Deep CLAS: Deep Contextual Listen, Attend and Spell
This work improves ASR accuracy for rare words, which is important for applications like named entity recognition, but it is incremental as it builds on existing CLAS methods.
The paper tackled the problem of insufficient use of contextual information in Contextual-LAS for ASR, particularly for rare words, by proposing deep CLAS with bias loss and character-level encoding, resulting in a 65.78% relative recall and 53.49% relative F1-score increase on AISHELL-1.
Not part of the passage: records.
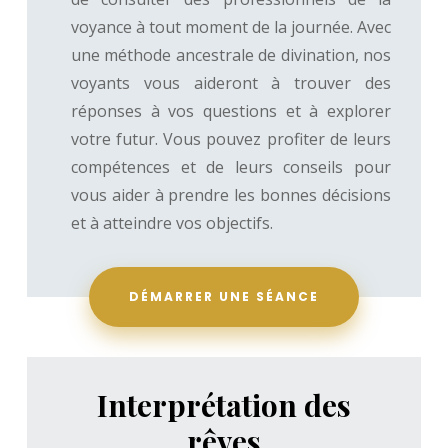
voyance à tout moment de la journée. Avec
une méthode ancestrale de divination, nos
voyants vous aideront à trouver des
réponses à vos questions et à explorer
votre futur. Vous pouvez profiter de leurs
compétences et de leurs conseils pour
vous aider à prendre les bonnes décisions
et à atteindre vos objectifs.
DÉMARRER UNE SÉANCE
Interprétation des
rêves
Contextual-LAS (CLAS) has been shown effective in improving Automatic Speech Recognition (ASR) of rare words. It relies on phrase-level contextual modeling and attention-based relevance scoring without explicit contextual constraint which lead to insufficient use of contextual information. In this work, we propose deep CLAS to use contextual information better. We introduce bias loss forcing model to focus on contextual information. The query of bias attention is also enriched to improve the accuracy of the bias attention score. To get fine-grained contextual information, we replace phrase-level encoding with character-level encoding and encode contextual information with conformer rather than LSTM. Moreover, we directly use the bias attention score to correct the output probability distribution of the model. Experiments using the public AISHELL-1 and AISHELL-NER. On AISHELL-1, compared to CLAS baselines, deep CLAS obtains a 65.78% relative recall and a 53.49% relative F1-score increase in the named entity recognition scene.